Mikael Laihonen

Korihait
- Position: Center
- League: Korisliiga

Personal information
- Born: 6 April 1994 (age 32) Uusikaupunki, Finland
- Listed height: 2.02 m (6 ft 8 in)
- Listed weight: 109 kg (240 lb)

Career information
- Playing career: 2012–present

Career history
- 2012–2018: Turun NMKY
- 2018–2021: Kauhajoki Karhu
- 2021–2022: Kataja
- 2022–2023: BC Nokia
- 2023–2024: Rosa Radom
- 2024–2025: Miasto Szkła Krosno
- 2025–present: Korihait

Career highlights
- Finnish Korisliiga champion (2019); Polish I Liga champion (2025);

= Mikael Laihonen =

Finnish-Polish basketball player (born 1994)

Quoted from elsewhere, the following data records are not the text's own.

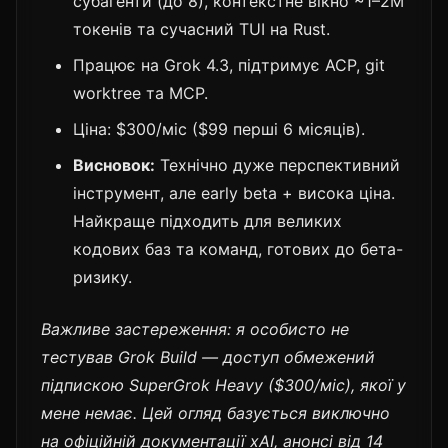
субагенти (до 8), контекстне вікно ~1–2M
токенів та сучасний TUI на Rust.
Працює на Grok 4.3, підтримує ACP, git
worktree та MCP.
Ціна: $300/міс ($99 перші 6 місяців).
Висновок:
Технічно дуже перспективний
інструмент, але early beta + висока ціна.
Найкраще підходить для великих
кодових баз та команд, готових до бета-
ризику.
Важливе застереження: я особисто не
тестував Grok Build — доступ обмежений
підпискою SuperGrok Heavy ($300/міс), якої у
мене немає. Цей огляд базується виключно
на офіційній документації xAI, анонсі від 14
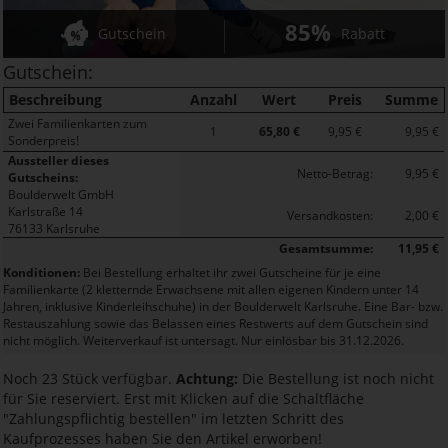
85%
Gutschein
Rabatt
Gutschein:
Beschreibung
Anzahl
Wert
Preis
Summe
Zwei Familienkarten zum
1
65,80 €
9,95 €
9,95 €
Sonderpreis!
Aussteller dieses
Netto-Betrag:
9,95 €
Gutscheins:
Boulderwelt GmbH
Karlstraße 14
Versandkosten:
2,00 €
76133 Karlsruhe
Gesamtsumme:
11,95 €
Konditionen:
Bei Bestellung erhaltet ihr zwei Gutscheine für je eine
Familienkarte (2 kletternde Erwachsene mit allen eigenen Kindern unter 14
Jahren, inklusive Kinderleihschuhe) in der Boulderwelt Karlsruhe. Eine Bar- bzw.
Restauszahlung sowie das Belassen eines Restwerts auf dem Gutschein sind
nicht möglich. Weiterverkauf ist untersagt. Nur einlösbar bis 31.12.2026.
Noch 23 Stück verfügbar.
Achtung:
Die Bestellung ist noch nicht
für Sie reserviert. Erst mit Klicken auf die Schaltfläche
"Zahlungspflichtig bestellen" im letzten Schritt des
Kaufprozesses haben Sie den Artikel erworben!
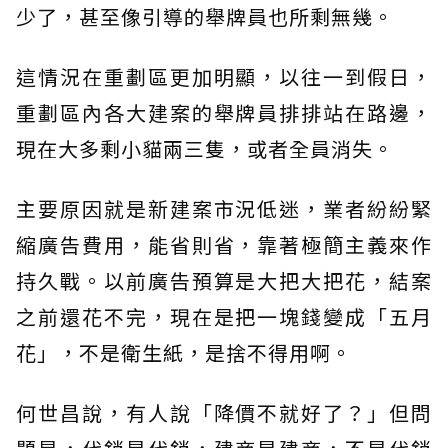
少了，甚至像引導的舉牌員也所剩無幾。
這情況在重劃區更加明顯，以往一到假日，
重劃區內各大建案的舉牌員排排站在路邊，
現在大多剩小貓兩三隻，或者全員消失。
主要原因就是新建案市況低迷，業者紛紛緊
縮廣告費用，能省則省，靠著極簡主義來作
持久戰。以前廣告預算是大把大把花，結案
之前還花不完，現在是把一塊錢變成「五月
花」，不是衛生紙，是捨不得用啊。
何世昌說，有人說「降價不就好了？」但問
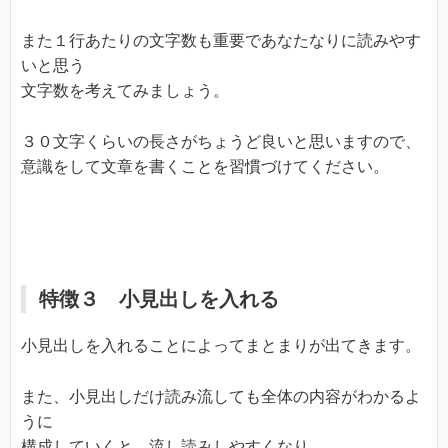
また１行あたりの文字数も重要であなたなりに読みやす
いと思う
文字数を考えてみましょう。
３０文字くらいの長さがちょうど良いと思いますので、
意識をして文章を書くことを習慣づけてください。
特徴３ 小見出しを入れる
小見出しを入れることによってまとまりが出てきます。
また、小見出しだけ読み流しても全体の内容がわかるよ
うに
構成していくと、流し読みしやすくなり、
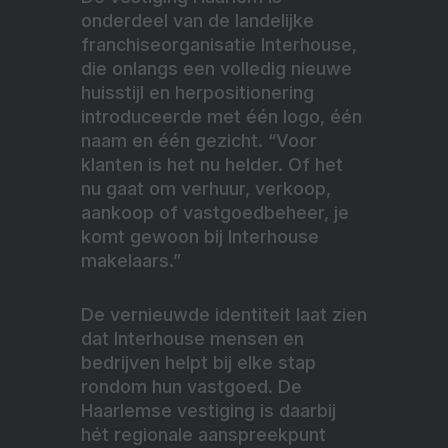
onderdeel van de landelijke
franchiseorganisatie Interhouse,
die onlangs een volledig nieuwe
huisstijl en herpositionering
introduceerde met één logo, één
naam en één gezicht. “Voor
klanten is het nu helder. Of het
nu gaat om verhuur, verkoop,
aankoop of vastgoedbeheer, je
komt gewoon bij Interhouse
makelaars.”
De vernieuwde identiteit laat zien
dat Interhouse mensen en
bedrijven helpt bij elke stap
rondom hun vastgoed. De
Haarlemse vestiging is daarbij
hét regionale aanspreekpunt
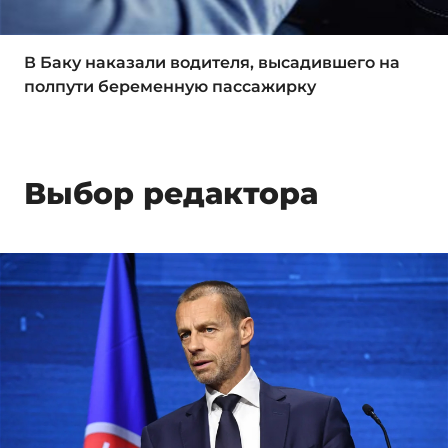
В Баку наказали водителя, высадившего на
полпути беременную пассажирку
Выбор редактора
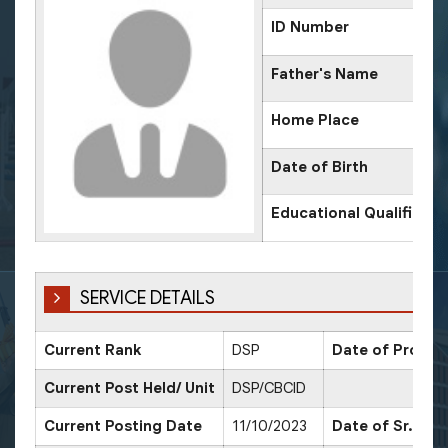
ID Number
Father's Name
Home Place
Date of Birth
Educational Qualificati
SERVICE DETAILS
Current Rank
DSP
Date of Promot
Current Post Held/ Unit
DSP/CBCID
Current Posting Date
11/10/2023
Date of Sr. Sca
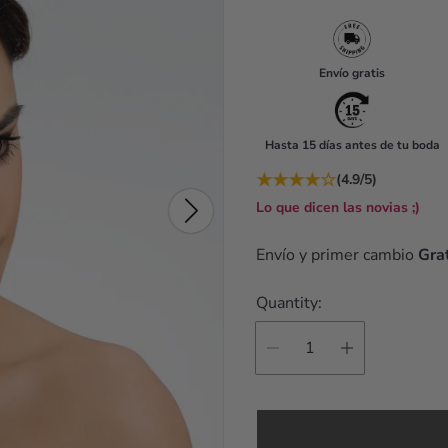
g
u
Envío gratis
l
a
Hasta 15 días antes de tu boda
r
★
★
★
★
☆
(4.9/5)
p
Lo que dicen las novias ;)
r
i
Envío y primer cambio
Grat
c
Quantity:
e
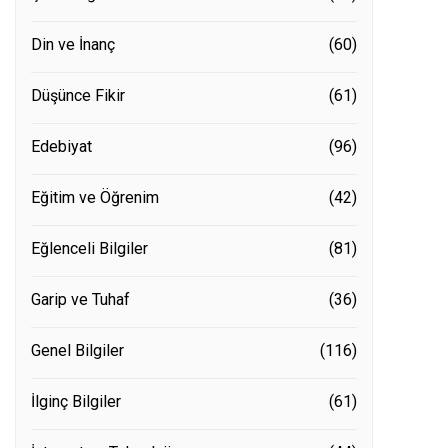
Din ve İnanç
(60)
Düşünce Fikir
(61)
Edebiyat
(96)
Eğitim ve Öğrenim
(42)
Eğlenceli Bilgiler
(81)
Garip ve Tuhaf
(36)
Genel Bilgiler
(116)
İlginç Bilgiler
(61)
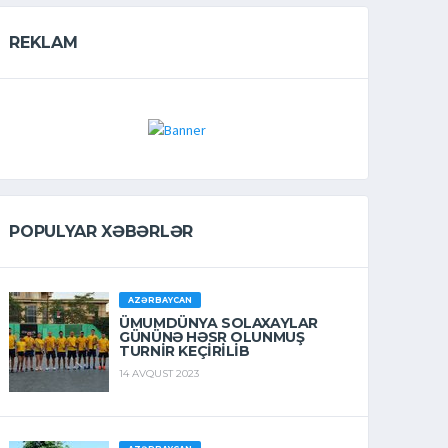
REKLAM
POPULYAR XƏBƏRLƏR
AZƏRBAYCAN
ÜMUMDÜNYA SOLAXAYLAR
GÜNÜNƏ HƏSR OLUNMUŞ
TURNIR KEÇIRILIB
14 AVQUST 2023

Mikael Laihonen (born 6 April 1994) is a Finnish professional basketball player who plays as a center for Korisliiga team Korihait.

==Professional career==
After starting his career with Turun NMKY, Laihonen played for Korisliiga team Kauhajoki Karhu Basket from 2018 until 2021. They won the Finnish championship in 2019.

He continued his career with Kataja and played for BC Nokia in the 2022–23 season.

During the next two years, Laihonen played in Poland for Hydrotruck Radom and Miasto Szkła Krosno. At the end of the 2024–25 season, Laihonen won the Polish I Liga championship with Krosno and they were promoted to PLK.

In June 2025, he returned to Korisliiga and signed with Korihait in Uusikaupunki, the city where he was born.

==Personal life==
Laihonen is of Polish descent on his mother's side. He holds a dual citizenship of Finland and Poland. He is married to Finnish professional footballer Ria Laihonen.